I have 2 cable accounts at my office just like you describe,
5 static ips provided by a cable company supplied router with a built-in 
4 port switch. But I can't exactly replicate your setup because:

1) The router and cable modem are seperate boxes. The router part is a 
cisco 800 series router with one wan nic and one lan nic and 4 bridged 
lan ports. This means my hardware can't be the same as yours because you 
described a single box with integrated cable modem. So, being not 
identical, my hardware may not behave exactly as yours does and it may 
not be an LXC problem, merely a problem LXC tickles.

2) More relevant, those cisco's aren't doing any nat for me. I treat the 
lan ports on those routers as part of the internet and are only 
connected to nics with public ip's in the particular range of each 
particular router. No connections to nics or switches that connect to 
any other nics having any ips outside that range.

I have a few lxc boxes set up here, and one of them is on one of these 
cable lines. But both the lxc host and the containers within it all have 
public ip's from the same 5-address pool of usable addresses for that 
router.

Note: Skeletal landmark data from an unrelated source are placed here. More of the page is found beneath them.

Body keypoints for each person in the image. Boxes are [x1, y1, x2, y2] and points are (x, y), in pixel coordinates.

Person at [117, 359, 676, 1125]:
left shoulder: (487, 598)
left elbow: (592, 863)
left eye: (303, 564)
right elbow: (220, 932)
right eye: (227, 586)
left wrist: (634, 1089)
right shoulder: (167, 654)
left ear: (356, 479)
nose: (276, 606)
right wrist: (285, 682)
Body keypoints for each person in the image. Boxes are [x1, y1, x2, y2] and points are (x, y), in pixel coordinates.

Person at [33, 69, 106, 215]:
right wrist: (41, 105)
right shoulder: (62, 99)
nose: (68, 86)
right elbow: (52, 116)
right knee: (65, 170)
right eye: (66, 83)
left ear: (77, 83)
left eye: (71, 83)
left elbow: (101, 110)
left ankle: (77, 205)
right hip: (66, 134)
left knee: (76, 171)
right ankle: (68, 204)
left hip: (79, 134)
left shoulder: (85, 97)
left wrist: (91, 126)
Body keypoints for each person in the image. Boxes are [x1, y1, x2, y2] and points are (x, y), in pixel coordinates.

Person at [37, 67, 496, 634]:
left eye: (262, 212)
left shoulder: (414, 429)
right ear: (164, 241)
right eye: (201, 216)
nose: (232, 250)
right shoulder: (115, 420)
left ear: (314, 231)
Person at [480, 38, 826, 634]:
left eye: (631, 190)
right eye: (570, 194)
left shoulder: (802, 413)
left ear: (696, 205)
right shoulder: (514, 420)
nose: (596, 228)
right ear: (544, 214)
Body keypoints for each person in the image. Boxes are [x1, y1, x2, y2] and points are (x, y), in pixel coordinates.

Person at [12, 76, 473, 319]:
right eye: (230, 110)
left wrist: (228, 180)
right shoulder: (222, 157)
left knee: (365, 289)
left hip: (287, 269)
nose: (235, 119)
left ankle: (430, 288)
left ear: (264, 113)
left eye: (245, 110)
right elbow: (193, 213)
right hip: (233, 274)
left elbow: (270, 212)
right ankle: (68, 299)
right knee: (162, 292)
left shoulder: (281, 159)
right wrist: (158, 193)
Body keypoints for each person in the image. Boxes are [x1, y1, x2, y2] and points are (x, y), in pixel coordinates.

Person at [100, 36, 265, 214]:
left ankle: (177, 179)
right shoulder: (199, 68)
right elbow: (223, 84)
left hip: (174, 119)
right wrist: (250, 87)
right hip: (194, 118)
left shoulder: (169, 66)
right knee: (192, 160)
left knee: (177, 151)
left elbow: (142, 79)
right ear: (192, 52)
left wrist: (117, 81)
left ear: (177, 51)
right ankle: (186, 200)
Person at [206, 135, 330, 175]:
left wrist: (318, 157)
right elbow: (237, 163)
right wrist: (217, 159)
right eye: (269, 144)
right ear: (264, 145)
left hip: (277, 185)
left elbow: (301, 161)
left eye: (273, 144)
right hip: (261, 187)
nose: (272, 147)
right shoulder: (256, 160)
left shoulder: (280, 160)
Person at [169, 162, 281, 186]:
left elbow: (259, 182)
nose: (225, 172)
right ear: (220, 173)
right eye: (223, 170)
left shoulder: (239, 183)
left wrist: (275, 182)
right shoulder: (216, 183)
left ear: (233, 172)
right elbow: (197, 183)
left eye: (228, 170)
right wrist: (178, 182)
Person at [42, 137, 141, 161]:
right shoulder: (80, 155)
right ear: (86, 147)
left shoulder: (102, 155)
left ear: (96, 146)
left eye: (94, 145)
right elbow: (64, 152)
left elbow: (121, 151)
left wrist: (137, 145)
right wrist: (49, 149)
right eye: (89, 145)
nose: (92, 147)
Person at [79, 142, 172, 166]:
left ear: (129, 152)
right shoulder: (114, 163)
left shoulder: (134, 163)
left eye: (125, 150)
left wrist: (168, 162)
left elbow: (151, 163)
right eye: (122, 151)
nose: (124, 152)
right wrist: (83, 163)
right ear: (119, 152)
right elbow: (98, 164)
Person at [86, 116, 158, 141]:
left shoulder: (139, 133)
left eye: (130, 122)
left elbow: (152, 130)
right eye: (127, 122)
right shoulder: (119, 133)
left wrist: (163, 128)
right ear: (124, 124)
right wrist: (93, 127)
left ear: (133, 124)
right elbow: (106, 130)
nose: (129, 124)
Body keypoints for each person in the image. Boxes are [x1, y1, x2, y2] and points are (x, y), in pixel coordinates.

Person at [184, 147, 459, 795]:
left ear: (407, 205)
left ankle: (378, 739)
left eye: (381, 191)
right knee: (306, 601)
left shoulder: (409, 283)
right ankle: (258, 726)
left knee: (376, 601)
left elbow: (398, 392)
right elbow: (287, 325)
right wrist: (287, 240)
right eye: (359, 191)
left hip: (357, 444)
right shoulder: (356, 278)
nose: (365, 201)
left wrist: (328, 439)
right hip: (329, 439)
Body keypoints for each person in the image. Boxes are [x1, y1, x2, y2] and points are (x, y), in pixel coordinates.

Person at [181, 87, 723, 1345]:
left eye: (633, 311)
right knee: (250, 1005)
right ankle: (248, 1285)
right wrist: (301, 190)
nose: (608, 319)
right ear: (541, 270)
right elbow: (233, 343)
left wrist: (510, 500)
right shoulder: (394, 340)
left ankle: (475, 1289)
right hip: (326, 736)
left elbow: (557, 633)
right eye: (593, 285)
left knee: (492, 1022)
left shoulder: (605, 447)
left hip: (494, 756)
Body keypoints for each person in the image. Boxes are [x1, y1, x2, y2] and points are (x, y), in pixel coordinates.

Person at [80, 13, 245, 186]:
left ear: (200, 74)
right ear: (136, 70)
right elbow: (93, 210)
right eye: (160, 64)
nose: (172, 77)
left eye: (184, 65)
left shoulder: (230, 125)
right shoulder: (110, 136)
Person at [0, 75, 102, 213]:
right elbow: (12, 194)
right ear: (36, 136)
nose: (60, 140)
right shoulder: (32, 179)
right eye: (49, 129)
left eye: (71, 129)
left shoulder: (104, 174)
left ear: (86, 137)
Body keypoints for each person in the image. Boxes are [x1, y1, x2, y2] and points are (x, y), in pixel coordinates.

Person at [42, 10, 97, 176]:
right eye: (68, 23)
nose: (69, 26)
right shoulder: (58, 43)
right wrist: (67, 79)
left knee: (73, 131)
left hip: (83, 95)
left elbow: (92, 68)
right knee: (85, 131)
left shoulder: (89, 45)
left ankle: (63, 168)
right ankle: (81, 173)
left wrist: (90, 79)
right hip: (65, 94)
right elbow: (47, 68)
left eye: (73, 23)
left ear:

The host and the containers do also have private lan ip's, but 
they bare all on a seperate nic on the host, and that nic connects to a 
seperate switch, which, even thought that nat traffic does happen to 
ultimately go back out via one of the public ip's on that same cable 
line, it does so via a seperate physical network and nat router, which 
happens to be another a linux box with 2 nics, one stricty private one 
public directly connected to one of the lan ports on the cisco.

Perhaps lxc does mis a beat somewhere with that network, or perhaps it's 
the router, but I think this kind of mystery problem is exactly why I 
"just don't do that". I know it's technically "legal" and I'd do it if I 
had a reason to some time, but where possible I don't mix ip ranges on a 
physical network or within a vlan at least. Especially I avoid potential 
routing ambiguity such as having lan and wan traffic on the same 
physical net where both would end up routing, for different reasons, to 
the same gateway device or nic. Thats just begging for problems.